New comic!
How to Walk Thru Fire.
"seek first to understand, then to judge"
And for those of you interested in back story, the working cogs, the spoilers of a thing - I started this 14 weeks ago, or so my time-keeper Instagram tells me. That was March. Just before I dove headfirst into printing the Xeric, and at a moment of really awful personal and emotional stress. The feeling I'd very nearly ducked at the end of last year was cycling back again. Overwhelmed by the enormity of the task ahead of me and feeling out of line with the values of people populating my days and out of favor of loved ones - not a pleasant feeling. It'd already been a long, drawn-out winter - and there was more to come, as I would soon find.
So again, I put my nose down on a stack of twenty sheets of paper one particularly shitty day while sitting at Le Spyhouse and hacked that feeling out. The only goddamn thing to do about it. This story was another one that seemed to unearth itself in large heaps. Had most of it fleshed out by that night, and my own unhappiness slightly eased.

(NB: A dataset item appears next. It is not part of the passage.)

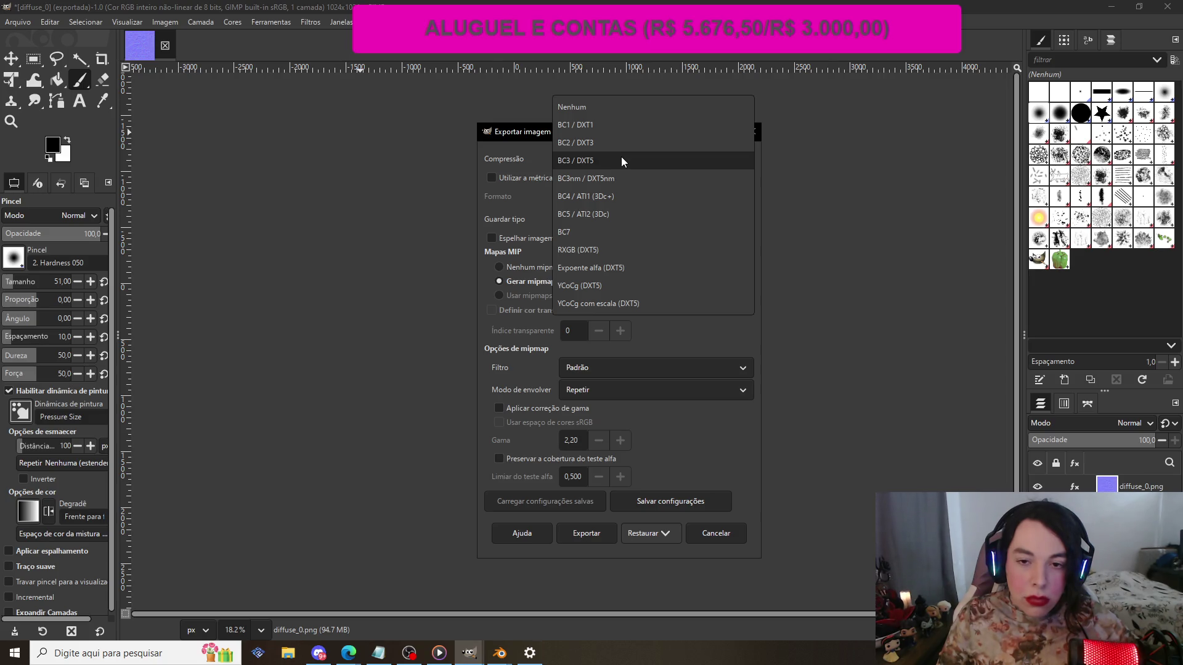
pyautogui.click(590, 126)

I'm a quietly a believer in moony-things. Stars, numbers, the works. If you do believe, using the stars to navigate yourself is a seemingly obvious avenue to take. And I was fucking confused. About everything. Waking up meant rising out of bad dreams into visceral dread. I couldn't understand the actions or read my friends' intentions, and it scared me. So I read them wrong and got hurt. I turned to those moony-things to tell me what was wrong with me, why I was so out of step with everyone else. Whether it was purely exhaustion, bad stars, or simply reaching my fill of the cruelty of humanity I felt washing over me too often, I thought I was going through an emotional beat-down. In reality, more just an internal re-structuring. A hardware update.

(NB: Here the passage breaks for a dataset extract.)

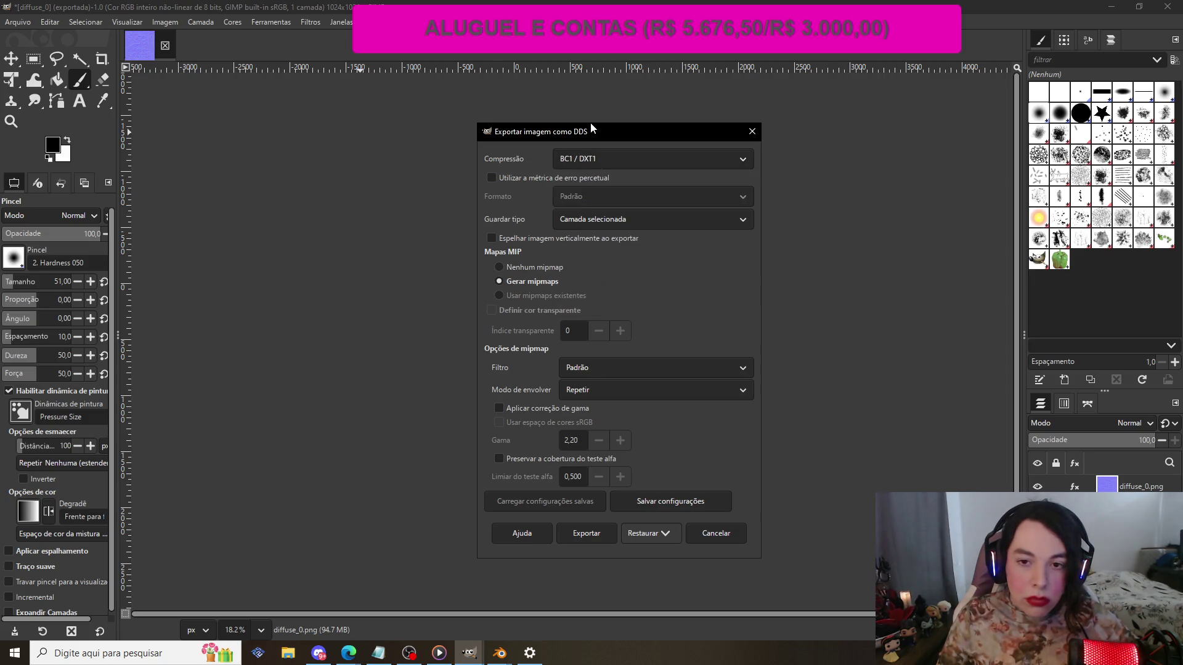
pyautogui.click(610, 534)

I have always processed the world through my internal framework, taken in and processed against an invisible metric that, admittedly, I cannot articulate. A system of ideals and moral bracketing through which all earthly information had to pass, and pass judgement. A trait I also have not been fully aware of - and, until very, very recently, not aware at all that this is not how everybody functions. A reason why I might seem quiet or clam-mouthed, or why I look too intently when people speak, or withdraw from the over-stimulation of things other people consider so goddamn "fun." I'm taking in a shit-ton of information, only a fraction of it verbal, and running it through this cotton-gin brain. And it'll fry my circuit on a bad day. It's also why I have, now admittedly, high expectations of myself and everyone - but most of all myself. I came with pre-installed, ancient hardware of processing right/wrong, sometimes for better and sometimes for worse.

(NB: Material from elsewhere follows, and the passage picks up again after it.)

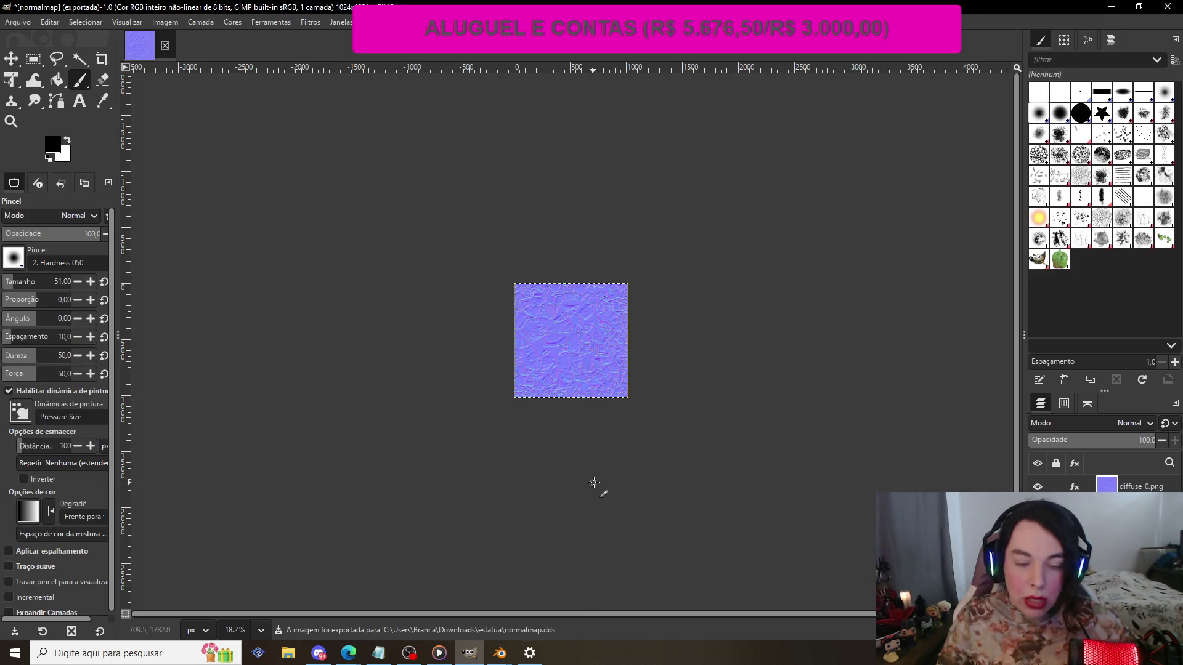
pyautogui.click(500, 653)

And the moment I seemed to realize that every other person on earth just functioned differently than I did, and that was simply the truth, without it being "right" or "wrong," I sort of freaked out. Lashed out for a while, withdrew for another while. Drew this story. And very slowly came to terms with it. Realizing that if I changed my mind, it was not destroying the integrity of this internal framework by taking out a crucial piece - and by extension destroying myself in the process, as I've always felt internally like one, unchanged and unchangeable thing - but just fixing one piece of that thing. A new spark-plug a different car does not make. And in this analogy it's not even a spark-plug. It's a fucking rear-view mirror I'm switching out, so why burn the car down for that?
That's one long-ass mixed metaphor about my head and heart being a computer and a car, but that's I guess how it is.